Blumhouse a couvert une grande partie de ce terrain avec plus de style, d’esprit et de perspicacité sournoise dans son livre de l’année dernière. M3GAN. Bien sûr, ce film avait l’avantage d’avoir un méchant mobile et physiquement incarné, par opposition à un synthétiseur vocal avec une attitude. Il n’est pas si facile de faire frémir un Amazon Echo glorifié. C’est probablement pourquoi Afraid introduit également une menace extérieure sous la forme d’une bande de wannabe vivant dans un camping-car Étrangersarborant des masques numériques défectueux et se cachant à la périphérie de l’intrigue. L’explication de leur rôle, une fois qu’elle arrive enfin, est si ridicule qu’elle menace de court-circuiter tout le film. Cela n’aide pas que Chris Weitz, le jack Hollywoodien de tous les genres qui a fait Tarte américaine, une suite de Twilightet La Boussole d’orest celui qui se trouve derrière la caméra. Il confère au matériau un anti-lustre sombre et obscur qui donne envie de demander à haute voix à Siri de régler la luminosité et le contraste.

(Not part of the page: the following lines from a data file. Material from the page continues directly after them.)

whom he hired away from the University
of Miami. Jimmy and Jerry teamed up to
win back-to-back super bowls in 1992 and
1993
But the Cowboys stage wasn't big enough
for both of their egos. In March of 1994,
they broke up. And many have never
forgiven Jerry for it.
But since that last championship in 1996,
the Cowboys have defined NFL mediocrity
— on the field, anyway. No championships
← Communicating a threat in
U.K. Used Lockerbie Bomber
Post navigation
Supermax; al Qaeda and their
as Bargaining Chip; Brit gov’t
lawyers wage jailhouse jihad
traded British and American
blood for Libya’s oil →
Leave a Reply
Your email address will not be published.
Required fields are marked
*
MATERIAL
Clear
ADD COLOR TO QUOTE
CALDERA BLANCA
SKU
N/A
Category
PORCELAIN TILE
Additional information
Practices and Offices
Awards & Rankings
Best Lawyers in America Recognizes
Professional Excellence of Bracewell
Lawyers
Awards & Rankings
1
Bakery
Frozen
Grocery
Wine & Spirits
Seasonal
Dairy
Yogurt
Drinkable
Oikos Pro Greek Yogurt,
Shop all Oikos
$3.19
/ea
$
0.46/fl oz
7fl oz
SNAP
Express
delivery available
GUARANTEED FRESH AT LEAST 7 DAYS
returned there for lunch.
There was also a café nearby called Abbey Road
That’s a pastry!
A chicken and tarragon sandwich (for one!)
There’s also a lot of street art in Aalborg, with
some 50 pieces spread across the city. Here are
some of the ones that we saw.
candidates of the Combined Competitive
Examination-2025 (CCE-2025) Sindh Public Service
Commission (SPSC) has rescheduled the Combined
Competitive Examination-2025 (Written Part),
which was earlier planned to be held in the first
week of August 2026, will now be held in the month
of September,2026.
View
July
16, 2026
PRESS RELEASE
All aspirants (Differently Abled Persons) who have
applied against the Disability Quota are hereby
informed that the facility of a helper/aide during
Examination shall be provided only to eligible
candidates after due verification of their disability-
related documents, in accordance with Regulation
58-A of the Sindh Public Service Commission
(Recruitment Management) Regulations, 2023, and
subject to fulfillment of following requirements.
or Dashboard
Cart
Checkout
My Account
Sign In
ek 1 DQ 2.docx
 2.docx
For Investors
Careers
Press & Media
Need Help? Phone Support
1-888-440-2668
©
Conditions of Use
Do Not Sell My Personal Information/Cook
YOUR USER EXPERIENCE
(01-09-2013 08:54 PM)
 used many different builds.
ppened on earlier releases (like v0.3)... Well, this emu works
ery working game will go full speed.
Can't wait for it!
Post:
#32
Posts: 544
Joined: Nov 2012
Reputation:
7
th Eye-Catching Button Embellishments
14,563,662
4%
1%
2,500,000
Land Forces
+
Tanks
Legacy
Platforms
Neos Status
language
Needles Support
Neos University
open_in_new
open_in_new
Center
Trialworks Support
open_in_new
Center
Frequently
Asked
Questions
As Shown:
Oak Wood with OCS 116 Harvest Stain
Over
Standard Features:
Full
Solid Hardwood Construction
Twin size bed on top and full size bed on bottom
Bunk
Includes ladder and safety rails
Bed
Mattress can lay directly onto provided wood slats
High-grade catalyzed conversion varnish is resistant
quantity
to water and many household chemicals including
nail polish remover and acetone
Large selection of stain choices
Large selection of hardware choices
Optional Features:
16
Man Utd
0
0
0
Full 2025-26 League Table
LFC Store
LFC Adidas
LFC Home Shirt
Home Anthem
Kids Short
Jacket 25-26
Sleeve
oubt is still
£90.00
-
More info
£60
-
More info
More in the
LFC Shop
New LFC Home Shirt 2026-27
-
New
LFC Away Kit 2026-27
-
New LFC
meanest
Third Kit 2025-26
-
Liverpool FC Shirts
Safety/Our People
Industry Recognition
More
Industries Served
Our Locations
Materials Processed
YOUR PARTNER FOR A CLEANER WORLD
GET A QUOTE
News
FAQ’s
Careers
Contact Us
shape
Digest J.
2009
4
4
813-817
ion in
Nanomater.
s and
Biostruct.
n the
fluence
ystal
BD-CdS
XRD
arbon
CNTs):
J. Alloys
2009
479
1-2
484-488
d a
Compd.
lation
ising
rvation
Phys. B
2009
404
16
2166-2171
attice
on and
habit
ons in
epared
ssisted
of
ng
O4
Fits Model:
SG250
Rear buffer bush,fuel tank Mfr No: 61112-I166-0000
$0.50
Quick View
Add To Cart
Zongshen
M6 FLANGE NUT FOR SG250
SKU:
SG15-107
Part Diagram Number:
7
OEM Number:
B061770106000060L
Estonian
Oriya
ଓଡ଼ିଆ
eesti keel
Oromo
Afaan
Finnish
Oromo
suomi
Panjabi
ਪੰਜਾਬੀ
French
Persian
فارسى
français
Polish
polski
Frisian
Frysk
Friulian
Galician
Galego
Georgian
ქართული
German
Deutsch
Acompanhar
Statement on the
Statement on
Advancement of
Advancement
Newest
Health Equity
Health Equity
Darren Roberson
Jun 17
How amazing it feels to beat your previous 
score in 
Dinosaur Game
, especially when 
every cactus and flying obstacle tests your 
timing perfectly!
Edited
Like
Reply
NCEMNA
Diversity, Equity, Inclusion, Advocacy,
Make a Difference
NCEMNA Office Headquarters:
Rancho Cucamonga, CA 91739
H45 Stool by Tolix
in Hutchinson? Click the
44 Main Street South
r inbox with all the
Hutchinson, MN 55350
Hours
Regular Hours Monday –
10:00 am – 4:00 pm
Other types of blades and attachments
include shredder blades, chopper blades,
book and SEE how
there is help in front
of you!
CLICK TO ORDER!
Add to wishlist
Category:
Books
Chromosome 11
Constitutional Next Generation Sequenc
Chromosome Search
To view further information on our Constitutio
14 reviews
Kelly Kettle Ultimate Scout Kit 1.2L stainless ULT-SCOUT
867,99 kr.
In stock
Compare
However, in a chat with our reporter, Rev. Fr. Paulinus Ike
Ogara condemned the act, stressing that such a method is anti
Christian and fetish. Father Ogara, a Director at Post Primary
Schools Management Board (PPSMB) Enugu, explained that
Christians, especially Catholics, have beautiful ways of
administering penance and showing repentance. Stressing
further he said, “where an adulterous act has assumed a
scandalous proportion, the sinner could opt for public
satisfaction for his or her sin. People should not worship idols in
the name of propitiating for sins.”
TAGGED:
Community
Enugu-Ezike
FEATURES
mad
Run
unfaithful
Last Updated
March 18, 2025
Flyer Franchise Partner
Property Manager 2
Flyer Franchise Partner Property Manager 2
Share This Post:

Un jeu Blumhouse bon marché et absurde qui fonctionne comme une attraction fatale Bluetooth

Ce qui est vraiment inquiétant avec l’IA, c’est la foi que beaucoup placent dans cette technologie. Elle ne va probablement pas acquérir une conscience et conquérir le monde. Mais elle pourrait vous voler votre travail, vous donner des conseils de santé mortels ou conduire une voiture sans conducteur dans une zone scolaire. En faisant de l’IA une force divine capable de manipuler n’importe quoi grâce à une connexion Wi-Fi, Afraid finit par renforcer le fantasme de l’industrie technologique selon lequel l’IA est une bouteille de génie, sans limite dans sa puissance et son utilité. En ce sens, le film est aussi effrayant qu’un tweet d’Elon Musk.